Transnistrian KGB accuses a high school student for “terrorism”

KGB of Tiraspol

Alexandru Bejan, a high school student was forced in January 2012 by the KGB authorities in Tiraspol (the so-called capital of Transnistria) to transcribe the content of an unknown letter in Russian. Later, on February 29, 2012, two KGB officers kidnapped him from high school during a break. They took him into a car and brought him to the headquarters of KGB in Tiraspol. The student was forced then to “recognize his wrongdoing on committing a terrorist act.” They told him that if he will not confess, he was to be brought to ‘militia’ and then beaten up, or imprisoned for 16 years. KGB officials threatened him for six hours and blackmailed him, the student risking to spend three years in the illegally established prisons from Transnistria.

Alexandru Bejan told Moldova.ORG that he was forced to assume the plaint, being daunted.

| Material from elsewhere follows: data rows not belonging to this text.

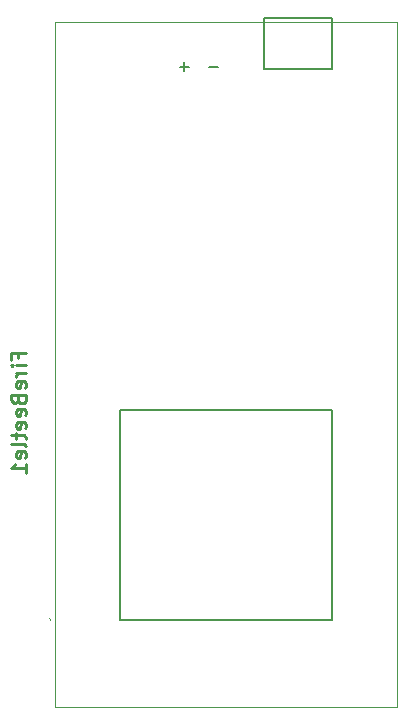
<source format=gbr>
%TF.GenerationSoftware,KiCad,Pcbnew,7.0.7*%
%TF.CreationDate,2023-09-18T17:32:58-06:00*%
%TF.ProjectId,hygienie_pcb,68796769-656e-4696-955f-7063622e6b69,00*%
%TF.SameCoordinates,Original*%
%TF.FileFunction,Legend,Bot*%
%TF.FilePolarity,Positive*%
%FSLAX46Y46*%
G04 Gerber Fmt 4.6, Leading zero omitted, Abs format (unit mm)*
G04 Created by KiCad (PCBNEW 7.0.7) date 2023-09-18 17:32:58*
%MOMM*%
%LPD*%
G01*
G04 APERTURE LIST*
%ADD10C,0.150000*%
%ADD11C,0.254000*%
%ADD12C,0.100000*%
%ADD13C,0.200000*%
G04 APERTURE END LIST*
D10*
X111913220Y-80238866D02*
X111151316Y-80238866D01*
X109413220Y-80238866D02*
X108651316Y-80238866D01*
X109032268Y-80619819D02*
X109032268Y-79857914D01*
D11*
X94984080Y-104873573D02*
X94984080Y-104450239D01*
X95649318Y-104450239D02*
X94379318Y-104450239D01*
X94379318Y-104450239D02*
X94379318Y-105055001D01*
X95649318Y-105538810D02*
X94802651Y-105538810D01*
X94379318Y-105538810D02*
X94439794Y-105478334D01*
X94439794Y-105478334D02*
X94500270Y-105538810D01*
X94500270Y-105538810D02*
X94439794Y-105599287D01*
X94439794Y-105599287D02*
X94379318Y-105538810D01*
X94379318Y-105538810D02*
X94500270Y-105538810D01*
X95649318Y-106143572D02*
X94802651Y-106143572D01*
X95044556Y-106143572D02*
X94923603Y-106204049D01*
X94923603Y-106204049D02*
X94863127Y-106264525D01*
X94863127Y-106264525D02*
X94802651Y-106385477D01*
X94802651Y-106385477D02*
X94802651Y-106506430D01*
X95588842Y-107413572D02*
X95649318Y-107292620D01*
X95649318Y-107292620D02*
X95649318Y-107050715D01*
X95649318Y-107050715D02*
X95588842Y-106929762D01*
X95588842Y-106929762D02*
X95467889Y-106869286D01*
X95467889Y-106869286D02*
X94984080Y-106869286D01*
X94984080Y-106869286D02*
X94863127Y-106929762D01*
X94863127Y-106929762D02*
X94802651Y-107050715D01*
X94802651Y-107050715D02*
X94802651Y-107292620D01*
X94802651Y-107292620D02*
X94863127Y-107413572D01*
X94863127Y-107413572D02*
X94984080Y-107474048D01*
X94984080Y-107474048D02*
X95105032Y-107474048D01*
X95105032Y-107474048D02*
X95225984Y-106869286D01*
X94984080Y-108441667D02*
X95044556Y-108623095D01*
X95044556Y-108623095D02*
X95105032Y-108683572D01*
X95105032Y-108683572D02*
X95225984Y-108744048D01*
X95225984Y-108744048D02*
X95407413Y-108744048D01*
X95407413Y-108744048D02*
X95528365Y-108683572D01*
X95528365Y-108683572D02*
X95588842Y-108623095D01*
X95588842Y-108623095D02*
X95649318Y-108502143D01*
X95649318Y-108502143D02*
X95649318Y-108018333D01*
X95649318Y-108018333D02*
X94379318Y-108018333D01*
X94379318Y-108018333D02*
X94379318Y-108441667D01*
X94379318Y-108441667D02*
X94439794Y-108562619D01*
X94439794Y-108562619D02*
X94500270Y-108623095D01*
X94500270Y-108623095D02*
X94621222Y-108683572D01*
X94621222Y-108683572D02*
X94742175Y-108683572D01*
X94742175Y-108683572D02*
X94863127Y-108623095D01*
X94863127Y-108623095D02*
X94923603Y-108562619D01*
X94923603Y-108562619D02*
X94984080Y-108441667D01*
X94984080Y-108441667D02*
X94984080Y-108018333D01*
X95588842Y-109772143D02*
X95649318Y-109651191D01*
X95649318Y-109651191D02*
X95649318Y-109409286D01*
X95649318Y-109409286D02*
X95588842Y-109288333D01*
X95588842Y-109288333D02*
X95467889Y-109227857D01*
X95467889Y-109227857D02*
X94984080Y-109227857D01*
X94984080Y-109227857D02*
X94863127Y-109288333D01*
X94863127Y-109288333D02*
X94802651Y-109409286D01*
X94802651Y-109409286D02*
X94802651Y-109651191D01*
X94802651Y-109651191D02*
X94863127Y-109772143D01*
X94863127Y-109772143D02*
X94984080Y-109832619D01*
X94984080Y-109832619D02*
X95105032Y-109832619D01*
X95105032Y-109832619D02*
X95225984Y-109227857D01*
X95588842Y-110860714D02*
X95649318Y-110739762D01*
X95649318Y-110739762D02*
X95649318Y-110497857D01*
X95649318Y-110497857D02*
X95588842Y-110376904D01*
X95588842Y-110376904D02*
X95467889Y-110316428D01*
X95467889Y-110316428D02*
X94984080Y-110316428D01*
X94984080Y-110316428D02*
X94863127Y-110376904D01*
X94863127Y-110376904D02*
X94802651Y-110497857D01*
X94802651Y-110497857D02*
X94802651Y-110739762D01*
X94802651Y-110739762D02*
X94863127Y-110860714D01*
X94863127Y-110860714D02*
X94984080Y-110921190D01*
X94984080Y-110921190D02*
X95105032Y-110921190D01*
X95105032Y-110921190D02*
X95225984Y-110316428D01*
X94802651Y-111284047D02*
X94802651Y-111767856D01*
X94379318Y-111465475D02*
X95467889Y-111465475D01*
X95467889Y-111465475D02*
X95588842Y-111525952D01*
X95588842Y-111525952D02*
X95649318Y-111646904D01*
X95649318Y-111646904D02*
X95649318Y-111767856D01*
X95649318Y-112372618D02*
X95588842Y-112251666D01*
X95588842Y-112251666D02*
X95467889Y-112191189D01*
X95467889Y-112191189D02*
X94379318Y-112191189D01*
X95588842Y-113340237D02*
X95649318Y-113219285D01*
X95649318Y-113219285D02*
X95649318Y-112977380D01*
X95649318Y-112977380D02*
X95588842Y-112856427D01*
X95588842Y-112856427D02*
X95467889Y-112795951D01*
X95467889Y-112795951D02*
X94984080Y-112795951D01*
X94984080Y-112795951D02*
X94863127Y-112856427D01*
X94863127Y-112856427D02*
X94802651Y-112977380D01*
X94802651Y-112977380D02*
X94802651Y-113219285D01*
X94802651Y-113219285D02*
X94863127Y-113340237D01*
X94863127Y-113340237D02*
X94984080Y-113400713D01*
X94984080Y-113400713D02*
X95105032Y-113400713D01*
X95105032Y-113400713D02*
X95225984Y-112795951D01*
X95649318Y-114610237D02*
X95649318Y-113884522D01*
X95649318Y-114247379D02*
X94379318Y-114247379D01*
X94379318Y-114247379D02*
X94560746Y-114126427D01*
X94560746Y-114126427D02*
X94681699Y-114005475D01*
X94681699Y-114005475D02*
X94742175Y-113884522D01*
D12*
%TO.C,FireBeetle1*%
X97650000Y-127065000D02*
G75*
G03*
X97650000Y-126965000I0J50000D01*
G01*
X97650000Y-126965000D02*
G75*
G03*
X97650000Y-127065000I0J-50000D01*
G01*
X127050000Y-134465000D02*
X127050000Y-76465000D01*
X98050000Y-134465000D02*
X127050000Y-134465000D01*
X97650000Y-127065000D02*
X97650000Y-127065000D01*
D13*
X121550000Y-127055000D02*
X103550000Y-127055000D01*
X103550000Y-127055000D02*
X103550000Y-109275000D01*
D12*
X97650000Y-126965000D02*
X97650000Y-126965000D01*
D13*
X121550000Y-109275000D02*
X121550000Y-127055000D01*
X103550000Y-109275000D02*
X121550000Y-109275000D01*
X121555000Y-80477000D02*
X115749000Y-80477000D01*
X115749000Y-80477000D02*
X115749000Y-76155000D01*
D12*
X127050000Y-76465000D02*
X98050000Y-76465000D01*
X98050000Y-76465000D02*
X98050000Y-134465000D01*
D13*
X121555000Y-76155000D02*
X121555000Y-80477000D01*
X115749000Y-76155000D02*
X121555000Y-76155000D01*
%TD*%
M02*

</source>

“In 2009 when I came to Tiraspol from my hometown for study purposes I have experienced only one incident. An acquaintance of mine got into a fight with an inhabitant, but I was detained and offered evidence, and later convicted for “hooliganism.” That’s all. I have neither understood why I was on the list of those suspected, nor do I understand the results of their examination because I have never written a threatening letter,” Alexandru Bejan said.

The investigation was started in April 2011 by the so-called Minister of Interior from Tiraspol. Several under aged students were questioned. Most of them were intimidated and forced to transcribe unknown texts on separate sheets of paper. After that the letters were examined and later was “proved” that Bejan’s handwriting was similar with the one from the letter with the threat. This way, Alexandru Bejan was accused of “terrorism” and forced to report himself.

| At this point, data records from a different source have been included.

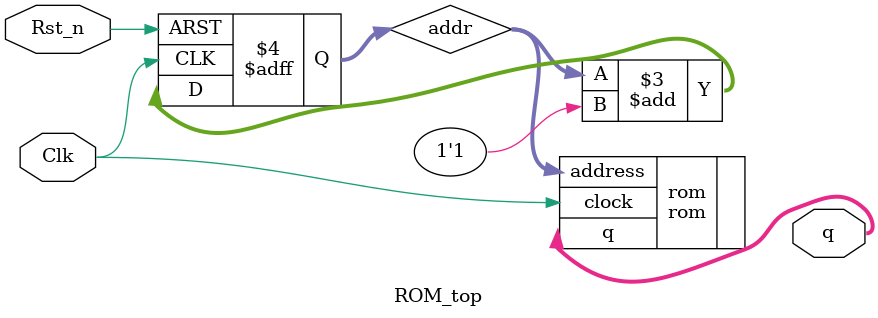
<source format=v>
module ROM_top(Clk,Rst_n,q);

	input Clk;
	input Rst_n;
	
	output [7:0]q;
	
	reg [7:0]addr;
	
	rom rom(
		.address(addr),
		.clock(Clk),
		.q(q)
	);
	
	always@(posedge Clk or negedge Rst_n)
	if(!Rst_n)
		addr <= 8'd0;
	else 
		addr <= addr + 1'b1;

endmodule

</source>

“Alexandru was under aged at that moment and was not heard under the international regulations regarding the juvenile justice,” attorney Alexandru Zubco of Promo-LEX association said.

There are many human rights violations in Transnistria every year. Although the international community tries to get involved in such cases, they do not succeed to come up with concrete results due to the powerlessness to force the Transnistrian authorities to take some specific actions.

Transnistria is an internationally unrecognized entity proclaimed in Tiraspol on September 2, 1990, initially styled the Moldavian Transnistrian Soviet Socialist Republic. Currently known as the Moldavian Transnistrian Republic, this breakaway entity consists of a narrow strip of land (180 km by 32 km) nestled between the east bank of the Nistru River and the border of Moldova with Ukraine, on a small part of what used to be, between 1924 and 1940, the Moldavian Autonomous Soviet Socialist Republic.

In 1992 escalated a conflict between Moldova and Russia over this territory. A cease-fire was signed the same year by president of Russia Boris Yeltsin and president of Moldova Mircea Snegur. An agreement to withdraw all Russian forces from the trans-Nistrian districts of the Republic of Moldova was signed by Moldovan Prime Minister Andrei Sangheli and Russian Prime Minister Victor Chernomyrdin in 1994. It stipulated that the 14th Army was to leave the Republic of Moldova within three years, but the agreement was never ratified by the Duma, Russia’s legislature.